Instructions to follow »
Down to the last line below, write out every line exactly, starting with the one that contains "Figure 7. Numerical" and leaving out the pictures.

Provided material »

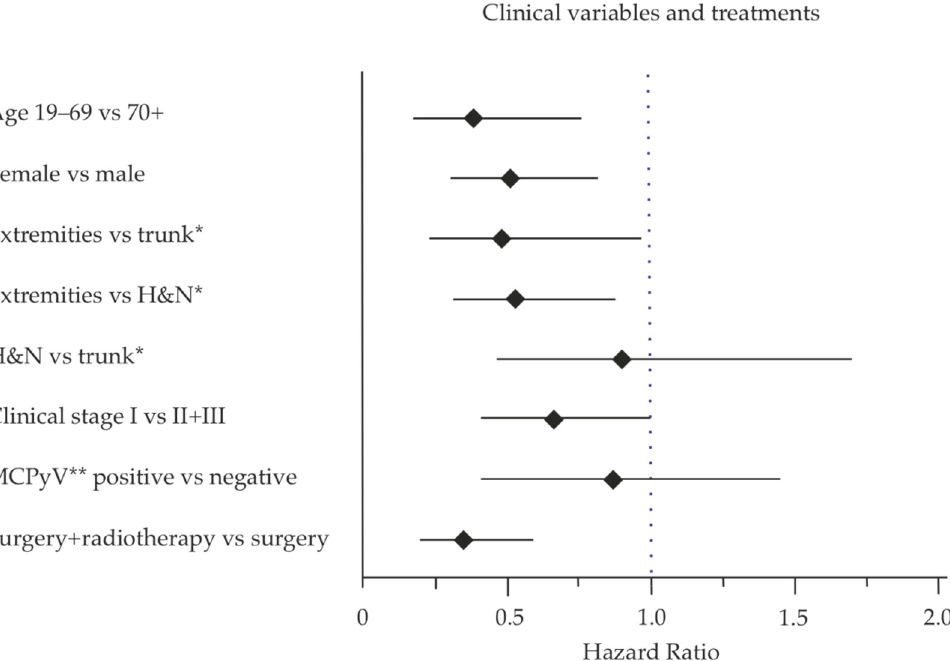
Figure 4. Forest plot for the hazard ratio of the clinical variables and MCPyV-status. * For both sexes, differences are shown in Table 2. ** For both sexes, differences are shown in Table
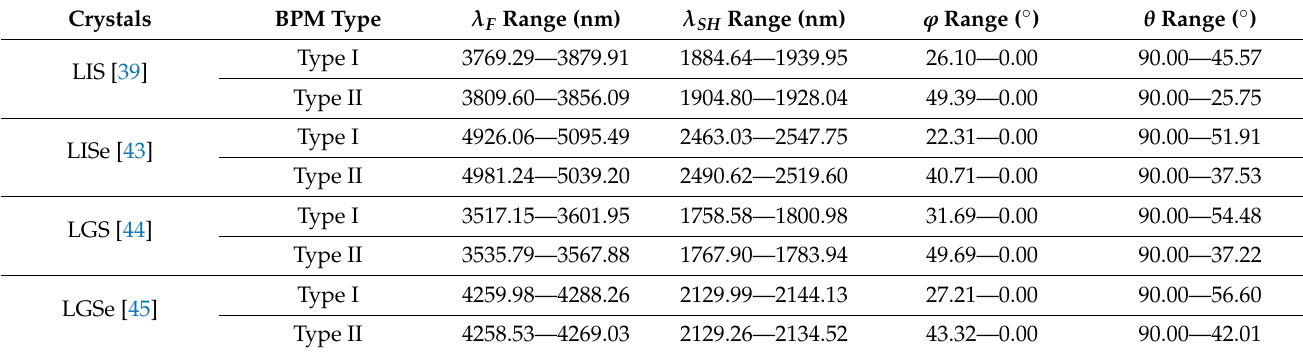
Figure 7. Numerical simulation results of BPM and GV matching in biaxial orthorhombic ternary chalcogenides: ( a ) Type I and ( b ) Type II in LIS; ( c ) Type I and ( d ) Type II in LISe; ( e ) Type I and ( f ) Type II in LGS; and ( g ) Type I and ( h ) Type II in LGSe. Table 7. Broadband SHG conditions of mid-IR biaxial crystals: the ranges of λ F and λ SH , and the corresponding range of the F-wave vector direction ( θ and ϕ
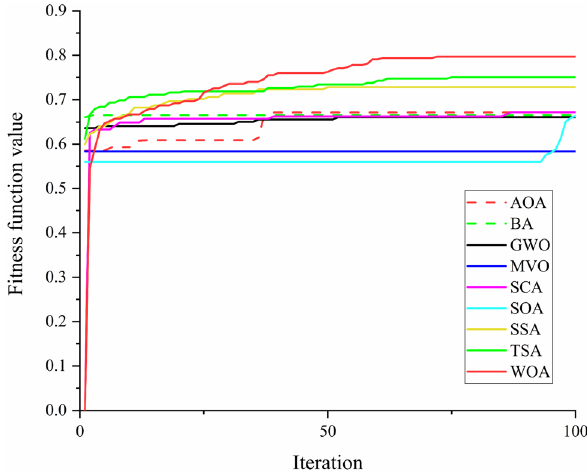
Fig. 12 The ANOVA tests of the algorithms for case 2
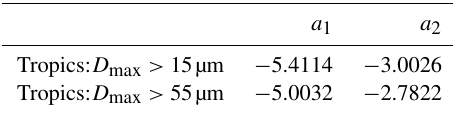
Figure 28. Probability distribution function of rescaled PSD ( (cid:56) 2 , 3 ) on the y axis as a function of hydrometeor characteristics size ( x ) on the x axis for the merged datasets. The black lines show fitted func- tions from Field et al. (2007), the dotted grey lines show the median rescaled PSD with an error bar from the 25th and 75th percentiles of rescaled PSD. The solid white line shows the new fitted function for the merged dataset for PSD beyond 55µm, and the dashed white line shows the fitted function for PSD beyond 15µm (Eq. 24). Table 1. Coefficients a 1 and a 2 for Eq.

Solution for this exercise »
Figure 7. Numerical simulation results of BPM and GV matching in biaxial orthorhombic ternary chalcogenides: ( a ) Type I and ( b ) Type II in LIS; ( c ) Type I and ( d ) Type II in LISe; ( e ) Type I and ( f ) Type II in LGS; and ( g ) Type I and ( h ) Type II in LGSe. Table 7. Broadband SHG conditions of mid-IR biaxial crystals: the ranges of λ F and λ SH , and the corresponding range of the F-wave vector direction ( θ and ϕ
Fig. 12 The ANOVA tests of the algorithms for case 2
Figure 28. Probability distribution function of rescaled PSD ( (cid:56) 2 , 3 ) on the y axis as a function of hydrometeor characteristics size ( x ) on the x axis for the merged datasets. The black lines show fitted func- tions from Field et al. (2007), the dotted grey lines show the median rescaled PSD with an error bar from the 25th and 75th percentiles of rescaled PSD. The solid white line shows the new fitted function for the merged dataset for PSD beyond 55µm, and the dashed white line shows the fitted function for PSD beyond 15µm (Eq. 24). Table 1. Coefficients a 1 and a 2 for Eq.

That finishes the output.